Postmortem on the Simple In/Out Outage of March 6, 2023

On March 6, 2023, at approximately 9:30 am Central Standard Time, Simple In/Out experienced a 5-hour outage. Our website was largely unavailable, and our various apps experienced errors. Microsoft Teams presence integrations were also disconnected.

Yesterday was the second-longest outage in our history, rivaled only by the so-called “Netflix” Christmas Eve outage of 2012.

First, allow me to offer an apology. Unlike other outages, this one was entirely our fault. We know many customers use Simple In/Out for mission-critical tasks. Yesterday we let our customers down. We’re sorry for the disruptions during your Monday.

Below we’ll break down what happened, how we resolved the situation, what you can do, and what we intend to do to ensure this doesn’t happen again.

What happened?

As many may have guessed, this was related to the new Quick Picks update we shipped the night before. The update included a shift in how we keep a user’s status visibly current on both the web board and the Microsoft Teams’ Status tab.

A bug in this code made this operation more expensive on our system than anticipated. Another bug deployed simultaneously caused this expensive code to loop in an unanticipated place. Combined, these two bugs would cause an enormous load on our systems. We design our systems for such things, so Simple In/Out worked great for the first 17 hours.

All this changed when we deployed an unrelated bug fix Monday morning. Any time we deploy changes to Simple In/Out, we do so one server at a time. During deployments, we’re always one server short-handed. A non-issue every day but yesterday due to these bugs stressing our servers. This little one-line-of-code unrelated bug fix became the straw that broke the camel’s back.

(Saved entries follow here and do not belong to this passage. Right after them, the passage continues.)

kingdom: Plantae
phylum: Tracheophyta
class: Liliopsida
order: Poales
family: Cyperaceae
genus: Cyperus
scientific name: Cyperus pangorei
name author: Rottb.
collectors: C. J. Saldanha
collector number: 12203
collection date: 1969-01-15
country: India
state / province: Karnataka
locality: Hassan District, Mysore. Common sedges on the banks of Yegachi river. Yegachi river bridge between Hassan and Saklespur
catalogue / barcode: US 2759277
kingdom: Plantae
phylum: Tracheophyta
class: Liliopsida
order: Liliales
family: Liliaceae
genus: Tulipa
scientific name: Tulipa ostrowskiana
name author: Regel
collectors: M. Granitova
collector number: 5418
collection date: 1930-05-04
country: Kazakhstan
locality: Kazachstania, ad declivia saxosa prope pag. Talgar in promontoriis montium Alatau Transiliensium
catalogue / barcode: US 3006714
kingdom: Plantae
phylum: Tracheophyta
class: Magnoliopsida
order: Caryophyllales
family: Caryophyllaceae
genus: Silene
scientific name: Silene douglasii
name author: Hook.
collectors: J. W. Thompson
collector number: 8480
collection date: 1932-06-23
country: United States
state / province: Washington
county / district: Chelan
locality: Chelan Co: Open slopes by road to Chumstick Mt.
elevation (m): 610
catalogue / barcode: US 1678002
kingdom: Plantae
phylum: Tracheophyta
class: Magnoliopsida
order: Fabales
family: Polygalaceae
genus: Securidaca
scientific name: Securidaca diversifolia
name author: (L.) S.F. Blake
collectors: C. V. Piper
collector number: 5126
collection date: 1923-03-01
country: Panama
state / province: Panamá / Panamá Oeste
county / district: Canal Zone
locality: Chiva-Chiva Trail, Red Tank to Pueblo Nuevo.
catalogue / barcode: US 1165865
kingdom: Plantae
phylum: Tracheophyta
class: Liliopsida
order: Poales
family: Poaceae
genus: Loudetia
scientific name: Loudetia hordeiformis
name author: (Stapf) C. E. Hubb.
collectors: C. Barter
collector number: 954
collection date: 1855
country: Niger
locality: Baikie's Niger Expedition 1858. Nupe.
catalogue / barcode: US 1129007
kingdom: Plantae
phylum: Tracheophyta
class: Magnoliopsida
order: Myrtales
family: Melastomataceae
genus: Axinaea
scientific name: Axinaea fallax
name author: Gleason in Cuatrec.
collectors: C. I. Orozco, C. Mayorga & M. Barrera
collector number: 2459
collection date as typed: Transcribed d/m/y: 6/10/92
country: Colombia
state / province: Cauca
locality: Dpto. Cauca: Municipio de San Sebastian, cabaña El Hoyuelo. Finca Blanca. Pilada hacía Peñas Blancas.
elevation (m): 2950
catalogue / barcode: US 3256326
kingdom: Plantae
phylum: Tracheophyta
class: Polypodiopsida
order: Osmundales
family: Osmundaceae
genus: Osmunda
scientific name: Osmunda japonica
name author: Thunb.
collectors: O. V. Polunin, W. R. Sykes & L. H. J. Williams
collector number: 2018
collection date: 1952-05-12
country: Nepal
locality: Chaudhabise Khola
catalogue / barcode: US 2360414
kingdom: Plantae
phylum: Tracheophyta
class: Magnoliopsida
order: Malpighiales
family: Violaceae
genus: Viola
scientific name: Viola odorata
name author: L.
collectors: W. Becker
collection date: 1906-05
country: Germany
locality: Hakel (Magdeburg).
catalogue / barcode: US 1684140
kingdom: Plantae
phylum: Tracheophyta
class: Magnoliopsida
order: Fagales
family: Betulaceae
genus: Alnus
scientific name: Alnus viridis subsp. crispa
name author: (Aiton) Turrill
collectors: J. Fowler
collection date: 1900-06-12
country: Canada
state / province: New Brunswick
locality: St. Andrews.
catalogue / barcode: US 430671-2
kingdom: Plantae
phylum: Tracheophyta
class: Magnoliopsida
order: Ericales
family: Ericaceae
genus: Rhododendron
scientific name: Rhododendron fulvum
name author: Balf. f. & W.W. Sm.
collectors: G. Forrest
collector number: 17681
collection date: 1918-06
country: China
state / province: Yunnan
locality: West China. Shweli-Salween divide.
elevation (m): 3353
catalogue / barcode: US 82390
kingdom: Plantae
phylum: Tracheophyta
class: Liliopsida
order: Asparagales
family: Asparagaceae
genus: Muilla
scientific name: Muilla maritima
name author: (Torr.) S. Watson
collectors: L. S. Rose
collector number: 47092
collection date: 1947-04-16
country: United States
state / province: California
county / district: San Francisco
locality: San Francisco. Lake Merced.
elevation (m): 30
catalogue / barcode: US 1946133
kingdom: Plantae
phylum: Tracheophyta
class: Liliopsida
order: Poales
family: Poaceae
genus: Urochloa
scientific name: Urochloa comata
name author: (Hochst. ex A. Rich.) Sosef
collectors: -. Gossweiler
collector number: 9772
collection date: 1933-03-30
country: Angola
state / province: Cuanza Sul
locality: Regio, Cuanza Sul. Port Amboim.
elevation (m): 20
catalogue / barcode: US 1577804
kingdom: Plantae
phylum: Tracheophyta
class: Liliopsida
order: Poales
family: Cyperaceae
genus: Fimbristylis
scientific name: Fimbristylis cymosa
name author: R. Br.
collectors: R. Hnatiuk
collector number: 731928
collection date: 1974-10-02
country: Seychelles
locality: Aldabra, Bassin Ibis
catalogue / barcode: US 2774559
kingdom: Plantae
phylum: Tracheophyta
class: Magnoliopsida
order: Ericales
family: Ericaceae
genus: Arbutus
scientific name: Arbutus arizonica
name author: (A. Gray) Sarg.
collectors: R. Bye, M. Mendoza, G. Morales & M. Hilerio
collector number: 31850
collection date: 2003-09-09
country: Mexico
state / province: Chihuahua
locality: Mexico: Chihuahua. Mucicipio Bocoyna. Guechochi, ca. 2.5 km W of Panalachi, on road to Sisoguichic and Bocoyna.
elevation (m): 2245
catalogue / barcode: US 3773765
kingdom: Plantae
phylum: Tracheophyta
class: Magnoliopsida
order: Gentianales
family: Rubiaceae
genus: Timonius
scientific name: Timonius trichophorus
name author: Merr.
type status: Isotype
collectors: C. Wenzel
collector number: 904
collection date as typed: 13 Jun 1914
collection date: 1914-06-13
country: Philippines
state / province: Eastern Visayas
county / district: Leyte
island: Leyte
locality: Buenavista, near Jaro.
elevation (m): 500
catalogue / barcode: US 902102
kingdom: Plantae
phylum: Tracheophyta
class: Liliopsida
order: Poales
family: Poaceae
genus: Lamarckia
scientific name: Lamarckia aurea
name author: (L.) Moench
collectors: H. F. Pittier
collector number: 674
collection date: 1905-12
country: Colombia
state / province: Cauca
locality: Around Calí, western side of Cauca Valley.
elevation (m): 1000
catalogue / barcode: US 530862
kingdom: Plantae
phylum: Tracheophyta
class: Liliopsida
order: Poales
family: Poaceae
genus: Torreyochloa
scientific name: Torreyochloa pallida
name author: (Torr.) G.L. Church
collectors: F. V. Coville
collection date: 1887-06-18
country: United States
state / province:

What followed was a total system collapse. The web servers were overwhelmed with internal requests and started rejecting requests they could not complete promptly. These error responses led to our load balancers disconnecting servers due to too many errors. Next, our DNS provider realized we were throwing excessive errors at our customers and moved to protect us, which led to what many customers saw: scary DNS error pages.

How did we fix it?

We solved these issues by working with our hosting providers to identify bottlenecks (CPU) and spool up more resources. Adding more servers sounds like an easy solution, but we couldn’t definitively say more resources was the solution and wouldn’t worsen the situation. It took most of our outage time to identify the resources impacted. Once we identified the two software bugs that were the real culprits, everything made sense. Fixing those bugs restored the typical workload to our system.

What can I do?

No action is required unless using Microsoft Teams presence integration. Those users will need to reconnect their integrations here.

What are we doing to stop this from happening again?

We will establish more rigorous requirements for new features that increase our server traffic. We will explore more anomaly detection to catch traffic increases that are extraordinary or outside of our typical ebb and flow. We will also add new requirements when taking a server out of rotation during peak hours.

I hope the above deep dive into our operations provides the context behind this outage. We are firm believers in communication and transparency at Simple In/Out. Our worldwide customers trust us, and we work hard every day to maintain that trust. While we failed our customers yesterday, we’ll do our best to ensure it doesn’t happen again.